What’s the Best Diet for Living to 100? You Might Be Surprised
People now live far longer than they did decades ago. In the 1940s, men rarely reached their mid-50s. Today, life expectancy pushes toward the mid-70s. Yet centenarians, those who reach 100, still stand apart. So what truly drives longevity?
A new longevity diet study suggests the answer may surprise anyone who believes strict plant-based eating guarantees a longer life.
Researchers analyzed data from more than 5,200 Chinese adults aged 80 and older. China ranks among the countries with the highest number of centenarians, so the population offered strong insight. Participants reported their eating habits in 1998, and researchers tracked outcomes through 2018.
They divided diets into clear categories: Omnivores, Pesco-vegetarians, Ovo-lacto-vegetarians and Vegans.

Freepik | Omnivorous and flexible vegetarian diets outperformed veganism in reaching the 100-year mark.
By the end of the study, 1,459 participants reached 100. Interestingly, most centenarians followed an omnivorous diet. Meanwhile, strict vegetarians and vegans showed lower odds of hitting that milestone. However, pesco-vegetarians and ovo-lacto-vegetarians performed better than vegans, which added nuance to the findings.
At first glance, the results challenged long-standing advice that favors plant-based eating for longevity. Yet the data required deeper examination.
Why Body Weight Changes the Story
Body weight played a major role in the longevity diet study. Vegetarians who fell below a healthy weight faced lower chances of becoming centenarians. However, vegetarians within a normal body mass index range showed no reduced survival odds.
This distinction matters.
Underweight older adults face higher risks of frailty, falls, weakened immunity, and early death. In other words, malnutrition, not plant avoidance, likely drove poorer outcomes. Family physician Dr. David Cutler explained that the real lesson centers on proper nourishment, not strict dietary labels. Avoiding malnutrition should remain the priority.
Therefore, the debate shifts from “meat versus plants” to “adequate nutrition versus deficiency.”
The Role of Protein in Healthy Aging
Protein intake becomes increasingly important with age. As digestion efficiency declines, the body absorbs fewer nutrients. Consequently, older adults require nutrient-dense foods that deliver more value per calorie.
Registered dietitian Sonya Angelone noted that meat-eaters often consume higher levels of protein, vitamin B6, vitamin B12, zinc, and omega-3 fats. Additionally, animal proteins provide concentrated calories, which help older adults maintain weight.
However, experts do not promote heavy meat consumption without balance. Instead, they recommend thoughtful inclusion of high-quality protein sources such as: Fish, Eggs, Dairy, and Lean poultry.

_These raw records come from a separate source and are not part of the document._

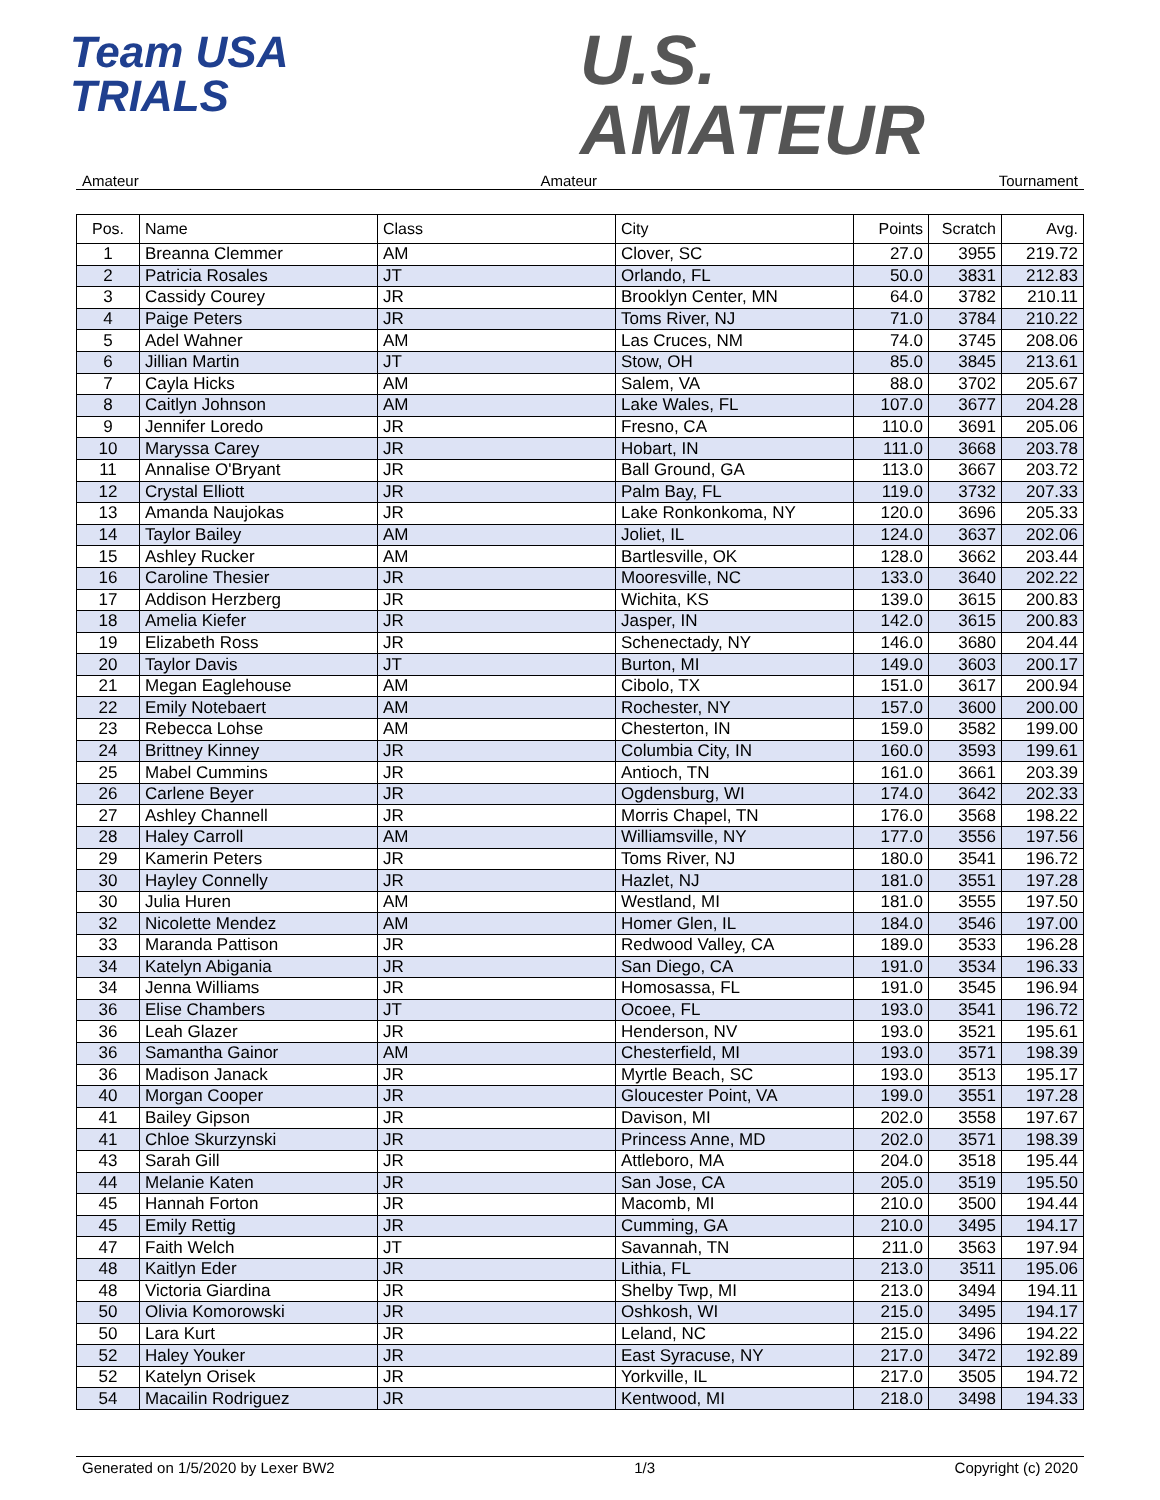Team USA
TRIALS
U.S.
AMATEUR
Amateur Amateur Tournament
| Pos. | Name | Class | City | Points | Scratch | Avg. |
| --- | --- | --- | --- | --- | --- | --- |
| 1 | Breanna Clemmer | AM | Clover, SC | 27.0 | 3955 | 219.72 |
| 2 | Patricia Rosales | JT | Orlando, FL | 50.0 | 3831 | 212.83 |
| 3 | Cassidy Courey | JR | Brooklyn Center, MN | 64.0 | 3782 | 210.11 |
| 4 | Paige Peters | JR | Toms River, NJ | 71.0 | 3784 | 210.22 |
| 5 | Adel Wahner | AM | Las Cruces, NM | 74.0 | 3745 | 208.06 |
| 6 | Jillian Martin | JT | Stow, OH | 85.0 | 3845 | 213.61 |
| 7 | Cayla Hicks | AM | Salem, VA | 88.0 | 3702 | 205.67 |
| 8 | Caitlyn Johnson | AM | Lake Wales, FL | 107.0 | 3677 | 204.28 |
| 9 | Jennifer Loredo | JR | Fresno, CA | 110.0 | 3691 | 205.06 |
| 10 | Maryssa Carey | JR | Hobart, IN | 111.0 | 3668 | 203.78 |
| 11 | Annalise O'Bryant | JR | Ball Ground, GA | 113.0 | 3667 | 203.72 |
| 12 | Crystal Elliott | JR | Palm Bay, FL | 119.0 | 3732 | 207.33 |
| 13 | Amanda Naujokas | JR | Lake Ronkonkoma, NY | 120.0 | 3696 | 205.33 |
| 14 | Taylor Bailey | AM | Joliet, IL | 124.0 | 3637 | 202.06 |
| 15 | Ashley Rucker | AM | Bartlesville, OK | 128.0 | 3662 | 203.44 |
| 16 | Caroline Thesier | JR | Mooresville, NC | 133.0 | 3640 | 202.22 |
| 17 | Addison Herzberg | JR | Wichita, KS | 139.0 | 3615 | 200.83 |
| 18 | Amelia Kiefer | JR | Jasper, IN | 142.0 | 3615 | 200.83 |
| 19 | Elizabeth Ross | JR | Schenectady, NY | 146.0 | 3680 | 204.44 |
| 20 | Taylor Davis | JT | Burton, MI | 149.0 | 3603 | 200.17 |
| 21 | Megan Eaglehouse | AM | Cibolo, TX | 151.0 | 3617 | 200.94 |
| 22 | Emily Notebaert | AM | Rochester, NY | 157.0 | 3600 | 200.00 |
| 23 | Rebecca Lohse | AM | Chesterton, IN | 159.0 | 3582 | 199.00 |
| 24 | Brittney Kinney | JR | Columbia City, IN | 160.0 | 3593 | 199.61 |
| 25 | Mabel Cummins | JR | Antioch, TN | 161.0 | 3661 | 203.39 |
| 26 | Carlene Beyer | JR | Ogdensburg, WI | 174.0 | 3642 | 202.33 |
| 27 | Ashley Channell | JR | Morris Chapel, TN | 176.0 | 3568 | 198.22 |
| 28 | Haley Carroll | AM | Williamsville, NY | 177.0 | 3556 | 197.56 |
| 29 | Kamerin Peters | JR | Toms River, NJ | 180.0 | 3541 | 196.72 |
| 30 | Hayley Connelly | JR | Hazlet, NJ | 181.0 | 3551 | 197.28 |
| 30 | Julia Huren | AM | Westland, MI | 181.0 | 3555 | 197.50 |
| 32 | Nicolette Mendez | AM | Homer Glen, IL | 184.0 | 3546 | 197.00 |
| 33 | Maranda Pattison | JR | Redwood Valley, CA | 189.0 | 3533 | 196.28 |
| 34 | Katelyn Abigania | JR | San Diego, CA | 191.0 | 3534 | 196.33 |
| 34 | Jenna Williams | JR | Homosassa, FL | 191.0 | 3545 | 196.94 |
| 36 | Elise Chambers | JT | Ocoee, FL | 193.0 | 3541 | 196.72 |
| 36 | Leah Glazer | JR | Henderson, NV | 193.0 | 3521 | 195.61 |
| 36 | Samantha Gainor | AM | Chesterfield, MI | 193.0 | 3571 | 198.39 |
| 36 | Madison Janack | JR | Myrtle Beach, SC | 193.0 | 3513 | 195.17 |
| 40 | Morgan Cooper | JR | Gloucester Point, VA | 199.0 | 3551 | 197.28 |
| 41 | Bailey Gipson | JR | Davison, MI | 202.0 | 3558 | 197.67 |
| 41 | Chloe Skurzynski | JR | Princess Anne, MD | 202.0 | 3571 | 198.39 |
| 43 | Sarah Gill | JR | Attleboro, MA | 204.0 | 3518 | 195.44 |
| 44 | Melanie Katen | JR | San Jose, CA | 205.0 | 3519 | 195.50 |
| 45 | Hannah Forton | JR | Macomb, MI | 210.0 | 3500 | 194.44 |
| 45 | Emily Rettig | JR | Cumming, GA | 210.0 | 3495 | 194.17 |
| 47 | Faith Welch | JT | Savannah, TN | 211.0 | 3563 | 197.94 |
| 48 | Kaitlyn Eder | JR | Lithia, FL | 213.0 | 3511 | 195.06 |
| 48 | Victoria Giardina | JR | Shelby Twp, MI | 213.0 | 3494 | 194.11 |
| 50 | Olivia Komorowski | JR | Oshkosh, WI | 215.0 | 3495 | 194.17 |
| 50 | Lara Kurt | JR | Leland, NC | 215.0 | 3496 | 194.22 |
| 52 | Haley Youker | JR | East Syracuse, NY | 217.0 | 3472 | 192.89 |
| 52 | Katelyn Orisek | JR | Yorkville, IL | 217.0 | 3505 | 194.72 |
| 54 | Macailin Rodriguez | JR | Kentwood, MI | 218.0 | 3498 | 194.33 |
Generated on 1/5/2020 by Lexer BW2 1/3 Copyright (c) 2020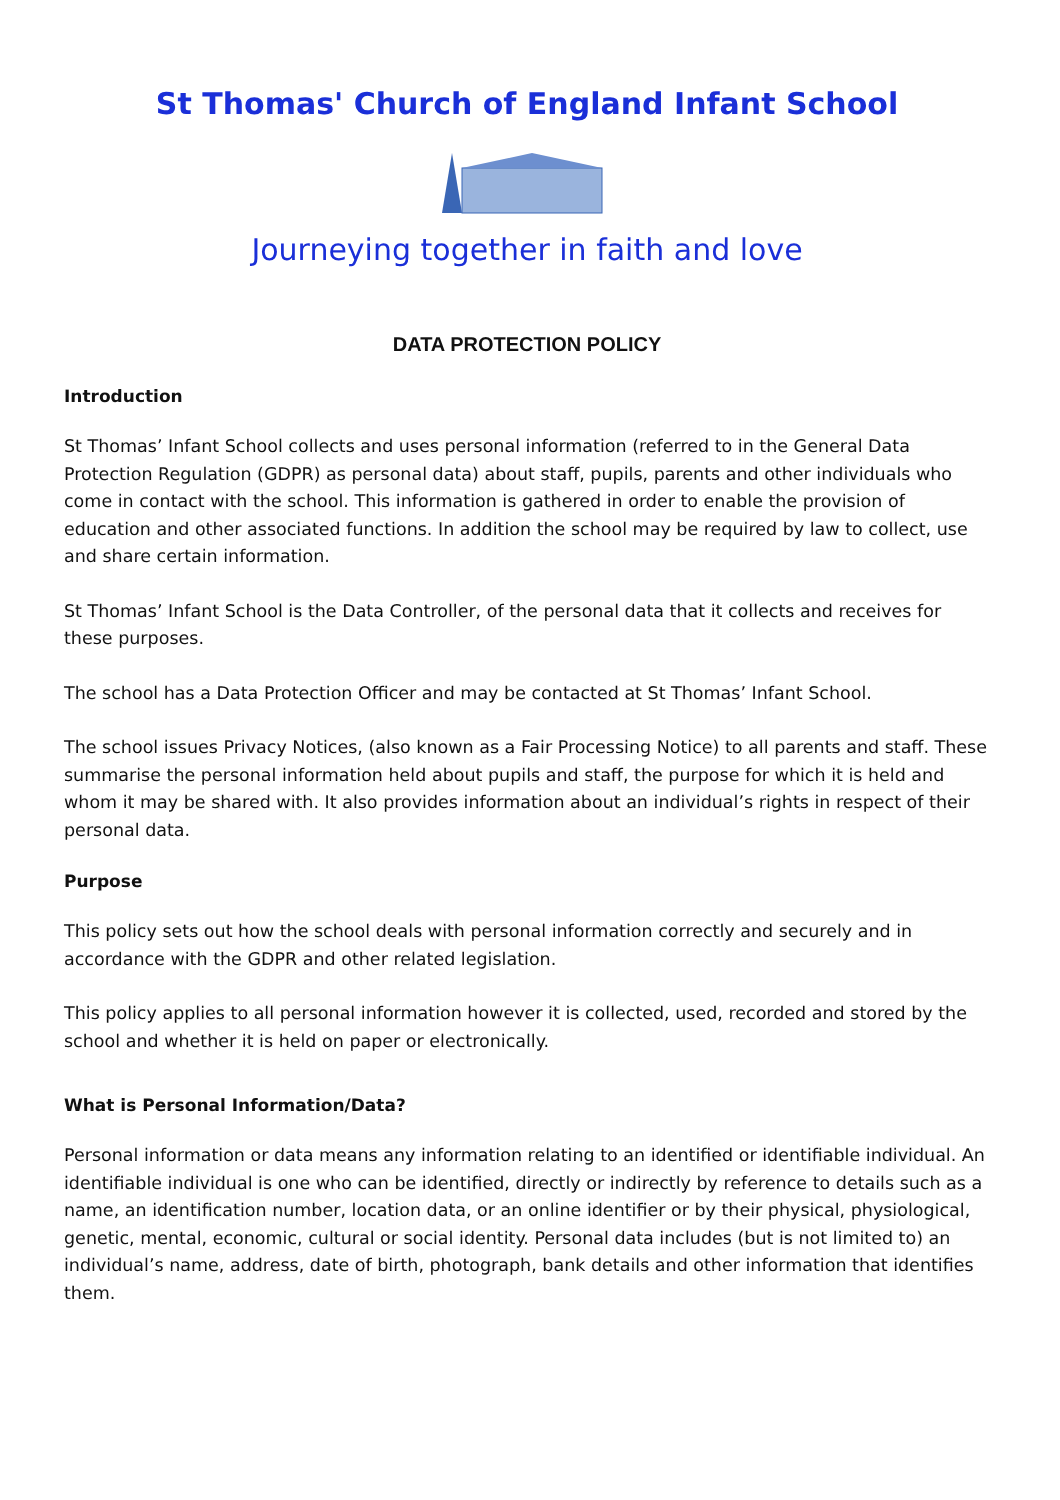St Thomas' Church of England Infant School
Journeying together in faith and love
DATA PROTECTION POLICY
Introduction
St Thomas’ Infant School collects and uses personal information (referred to in the General Data Protection Regulation (GDPR) as personal data) about staff, pupils, parents and other individuals who come in contact with the school. This information is gathered in order to enable the provision of education and other associated functions. In addition the school may be required by law to collect, use and share certain information.
St Thomas’ Infant School is the Data Controller, of the personal data that it collects and receives for these purposes.
The school has a Data Protection Officer and may be contacted at St Thomas’ Infant School.
The school issues Privacy Notices, (also known as a Fair Processing Notice) to all parents and staff. These summarise the personal information held about pupils and staff, the purpose for which it is held and whom it may be shared with. It also provides information about an individual’s rights in respect of their personal data.
Purpose
This policy sets out how the school deals with personal information correctly and securely and in accordance with the GDPR and other related legislation.
This policy applies to all personal information however it is collected, used, recorded and stored by the school and whether it is held on paper or electronically.
What is Personal Information/Data?
Personal information or data means any information relating to an identified or identifiable individual. An identifiable individual is one who can be identified, directly or indirectly by reference to details such as a name, an identification number, location data, or an online identifier or by their physical, physiological, genetic, mental, economic, cultural or social identity. Personal data includes (but is not limited to) an individual’s name, address, date of birth, photograph, bank details and other information that identifies them.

Scott Keatley, a registered dietitian, emphasized that eliminating animal protein while already lacking calories or protein can worsen health outcomes. Still, he acknowledged the benefits of plant-forward eating. Greens, legumes, whole grains, and healthy fats continue to support heart health and metabolic stability.
Thus, the most effective longevity diet appears flexible rather than extreme.
What a Balanced Longevity Diet Looks Like

Freepik | Living to 100 depends more on eating balanced, varied meals that support changing needs than on following strict diet rules.
Experts consistently return to balance. Diets that support longevity often prioritize plants yet include nutrient-dense animal foods when needed, especially after age 70.
A strong longevity plan should include:
1. Adequate protein at each meal
2. High fiber from vegetables and whole grains
3. Healthy fats from fish, nuts, or seeds
4. Limited ultra-processed foods
Dr. Cutler reinforced that individuals can thrive with or without meat, provided they meet nutrient needs. The central focus should remain dietary variety and nutrient density.
A Smarter Way to Think About Living to 100
This longevity diet study does not dismiss plant-based eating. Instead, it emphasizes a practical reality: as people age, maintaining a healthy weight and getting enough protein become increasingly important. While plant-rich diets provide clear health benefits, overly restrictive eating without proper planning can lead to unintended nutritional gaps.
Research on centenarians shows they rarely follow rigid food rules. Rather than adhering to strict ideologies, they tend to eat a variety of foods and adapt their diets to their body’s changing needs.
Because aging affects metabolism, muscle mass, and nutrient absorption, nutrition strategies should evolve over time. Living to 100 is less about eliminating entire food groups and more about ensuring consistent, adequate nourishment.
Longevity is supported by balance — sufficient calories, adequate protein, and dietary variety — all tailored to the realities of aging.